- Activity -
Without the pictures, return each record as it appears.

- Records -
____________
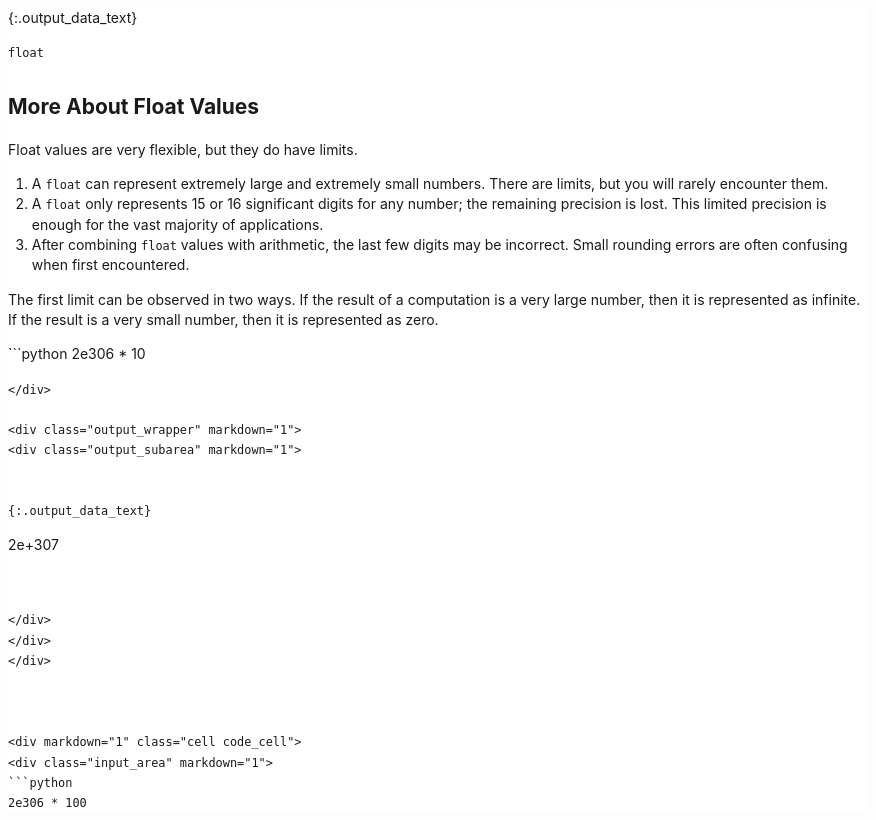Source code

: <div class="output_wrapper" markdown="1">
<div class="output_subarea" markdown="1">


{:.output_data_text}
```
float
```


</div>
</div>
</div>



## More About Float Values

Float values are very flexible, but they do have limits. 

1. A `float` can represent extremely large and extremely small numbers. There are limits, but you will rarely encounter them.
2. A `float` only represents 15 or 16 significant digits for any number; the remaining precision is lost. This limited precision is enough for the vast majority of applications.
3. After combining `float` values with arithmetic, the last few digits may be incorrect. Small rounding errors are often confusing when first encountered.

The first limit can be observed in two ways. If the result of a computation is a very large number, then it is represented as infinite. If the result is a very small number, then it is represented as zero.



<div markdown="1" class="cell code_cell">
<div class="input_area" markdown="1">
```python
2e306 * 10

```
</div>

<div class="output_wrapper" markdown="1">
<div class="output_subarea" markdown="1">


{:.output_data_text}
```
2e+307
```


</div>
</div>
</div>



<div markdown="1" class="cell code_cell">
<div class="input_area" markdown="1">
```python
2e306 * 100

```
</div>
____________
- Final answer -
Source code

: <div class="output_wrapper" markdown="1">
<div class="output_subarea" markdown="1">


{:.output_data_text}
```
float
```


</div>
</div>
</div>



## More About Float Values

Float values are very flexible, but they do have limits. 

1. A `float` can represent extremely large and extremely small numbers. There are limits, but you will rarely encounter them.
2. A `float` only represents 15 or 16 significant digits for any number; the remaining precision is lost. This limited precision is enough for the vast majority of applications.
3. After combining `float` values with arithmetic, the last few digits may be incorrect. Small rounding errors are often confusing when first encountered.

The first limit can be observed in two ways. If the result of a computation is a very large number, then it is represented as infinite. If the result is a very small number, then it is represented as zero.



<div markdown="1" class="cell code_cell">
<div class="input_area" markdown="1">
```python
2e306 * 10

```
</div>

<div class="output_wrapper" markdown="1">
<div class="output_subarea" markdown="1">


{:.output_data_text}
```
2e+307
```


</div>
</div>
</div>



<div markdown="1" class="cell code_cell">
<div class="input_area" markdown="1">
```python
2e306 * 100

```
</div>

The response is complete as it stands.